実は「適正使用ガイドライン」はオプジーボを販売している小野薬品も作っていますが、「緊急時に十分対応できる医療施設において、癌化学療法において十分な知識・経験を持つ医師のもとで、投与してください」などとあるのみ(2)で、他の抗がん剤とさほど変わらない注意喚起をしているのみであり制限というニュアンスはありません。
本当に高額すぎるのか?
ここまで、「オプジーボが極めて高額である」という主張のもとで進めて来ましたが、はたしてオプジーボは本当に、あるいは不当に高額なのでしょうか。筆者は過去の記事(「抗がん剤が日本を滅ぼす日 ~1ヶ月300万円の新薬登場~」)で、オプジーボが高額である理由を二点指摘しました。
その一つには、「長い開発期間と高い費用」があります。オプジーボは開発に10年以上かかっており、また新薬の開発には通常200〜300億円かかると言われています。この開発コストを回収しなければ会社は存続できないし、次の新薬開発の資金もなくなってしまいます。
二つ目に、「抗がん剤の小さい市場規模」があります。詳細は上記過去記事に書きましたが、抗がん剤を受ける患者さんは糖尿病や高血圧と比べ患者さん数がはるかに少なく、イコール市場も小さいのです。

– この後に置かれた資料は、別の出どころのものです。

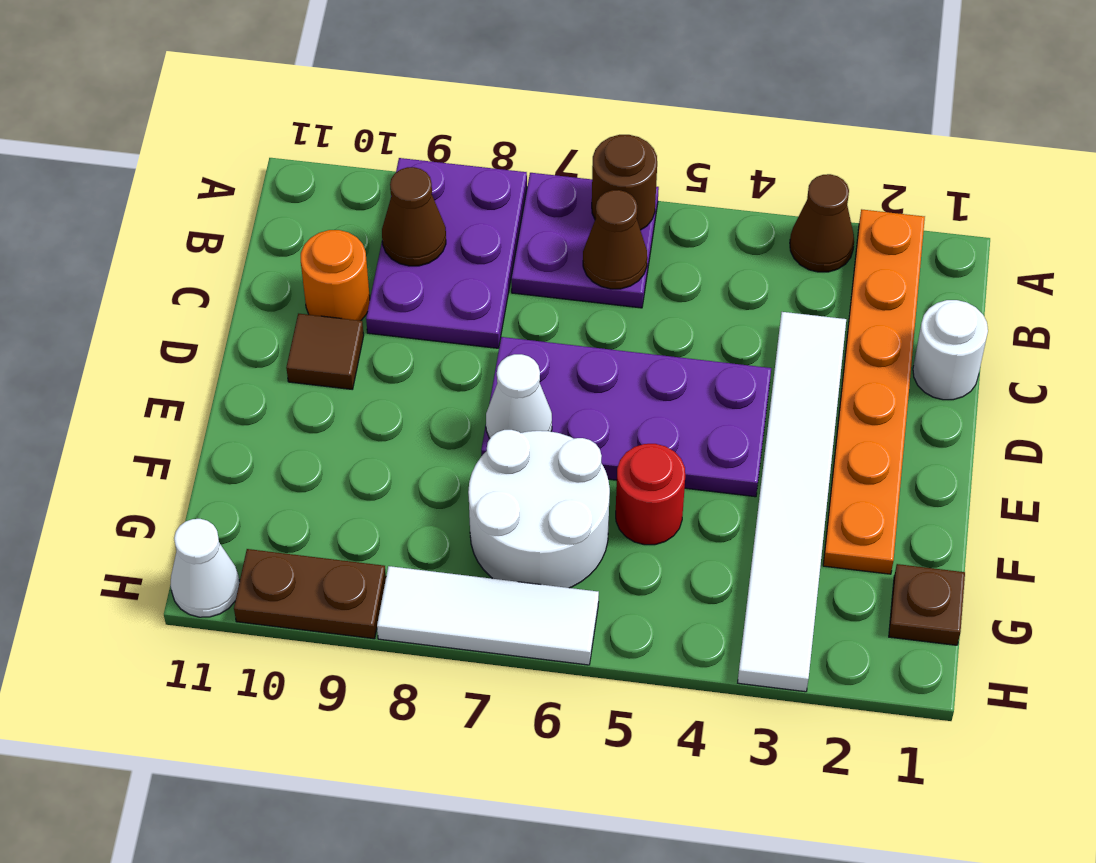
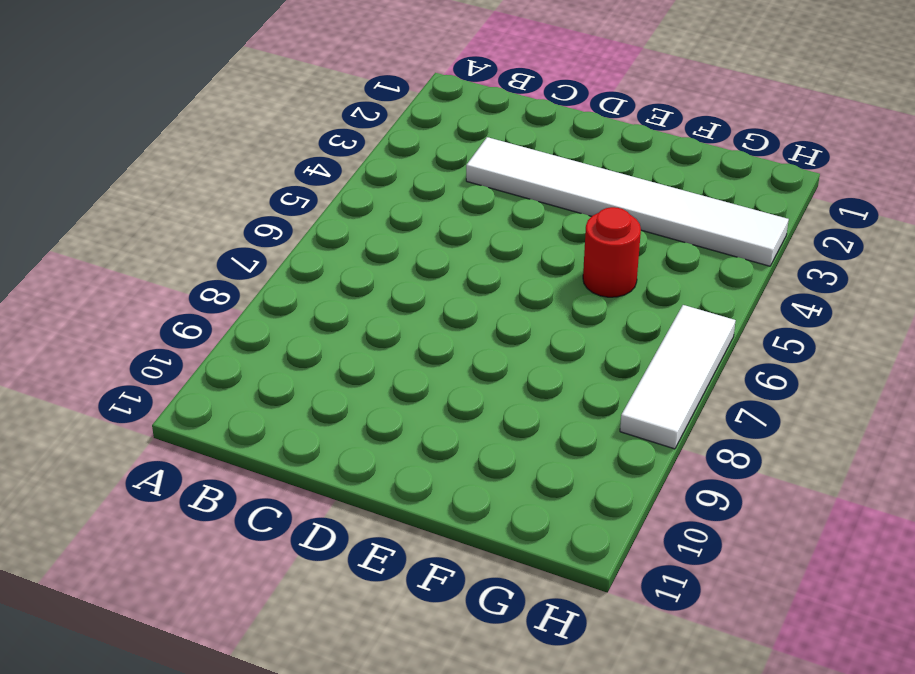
none -> orange 1x6 plate [823,209,925,574]
none -> brown 1x1 cone [790,174,854,272]
none -> purple 2x2 plate [511,173,659,308]

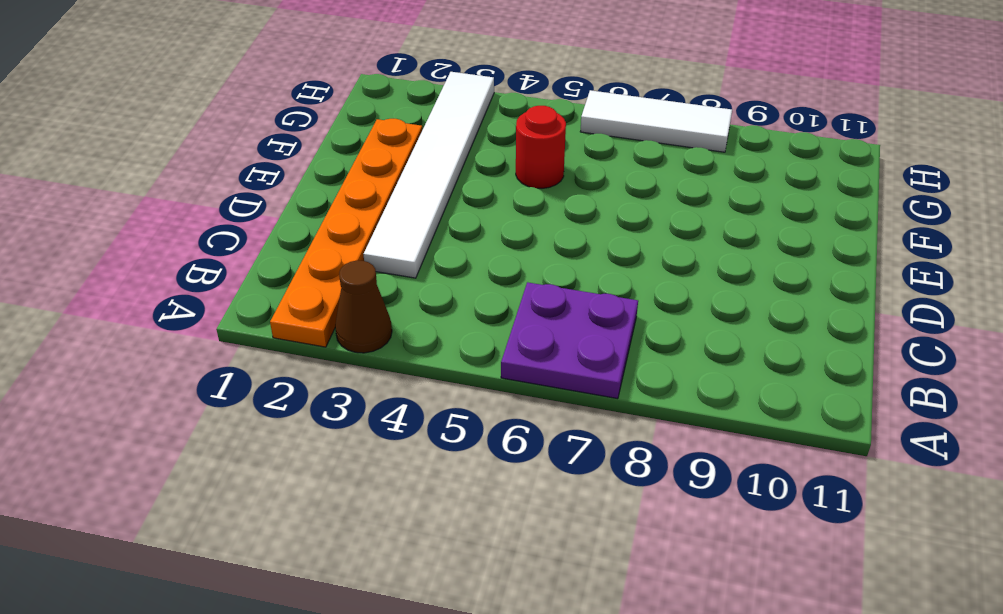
none -> purple 2x3 plate [366,158,527,348]
none -> white 1x1 round brick [913,300,988,400]
none -> orange 1x1 round brick [301,230,370,321]

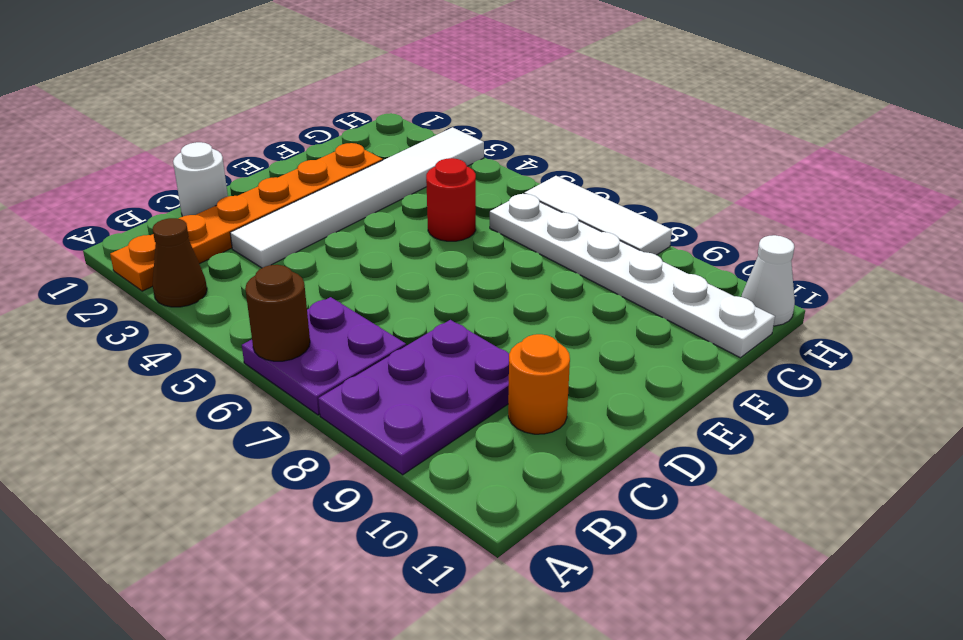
white 1x6 plate [490,194,775,358] -> white 2x2 round brick [468,430,610,588]
none -> purple 2x4 plate [481,337,771,497]
none -> brown 1x1 tile [286,314,364,389]
none -> brown 1x1 plate [889,564,965,645]

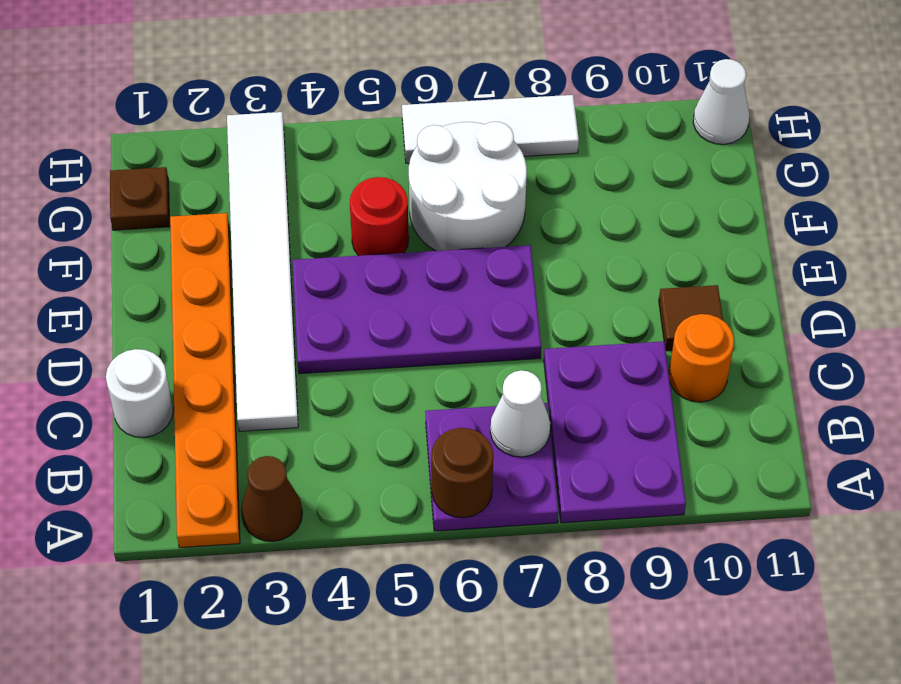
white 1x1 cone [490,370,550,457] -> white 1x1 cone moved to [486,354,552,439]
none -> brown 1x2 plate [234,549,386,639]
none -> brown 1x1 cone [583,190,647,289]
none -> brown 1x1 cone [382,167,446,266]

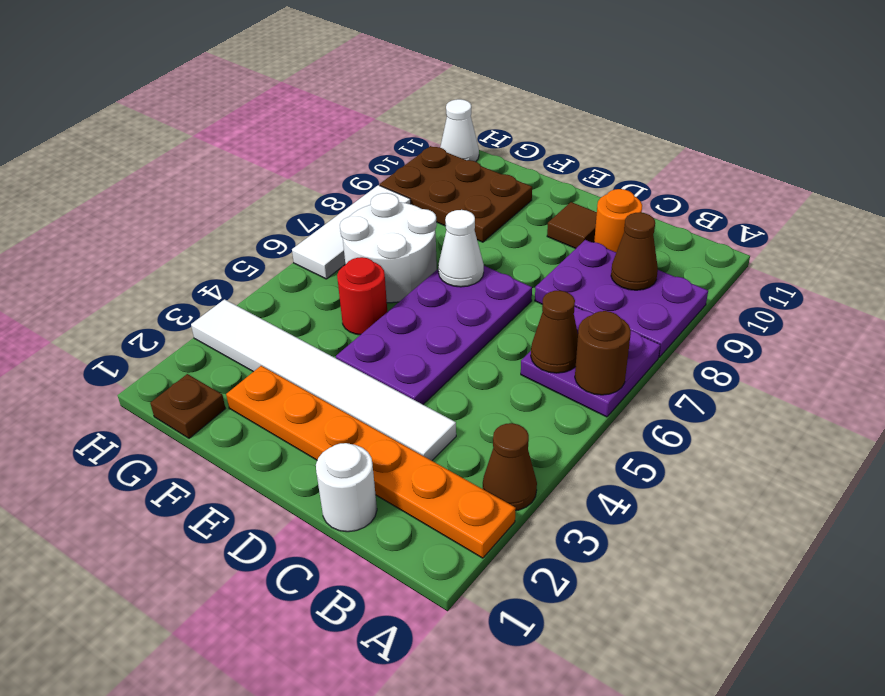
brown 2x3 plate [380,146,532,242] -> brown 1x2 plate [234,549,386,639]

そして、高額である三点目の理由として「オプジーボの新規性」もあるでしょう。専門的には免疫チェックポイント阻害剤と言われる新しいシステムの薬で、このシステムは世界中から注目され同じシステムの薬が世界中の製薬会社で開発されているのです。画期的な新しい薬を開発したのだから、報奨の意味も込めて高額の薬価にしたということです。この「大当たり」が無くなれば、誰も新薬開発にチャレンジしなくなります。
筆者の視点
この問題を突き詰めると、「どこまで医療費をかけて治療するか」となり、さらに言えば「いのちの値段」を決めねばならないということになります。つまり、1年間生きるのに1000万円使うのはOKか、2000万円はどうだ、80歳の人も30歳の人も同じ額でいいのか駄目なのか、という議論です。これは国家の財政が豊かであれば議論にならないのでしょうが、ここまで医療費が膨らむと真剣に議論をせざるを得ないでしょう。これほど大切なことは一部の有識者や専門家・官僚のみで決めるのではなく、きちんと国民ひとりひとりが考える必要があると筆者は考えます。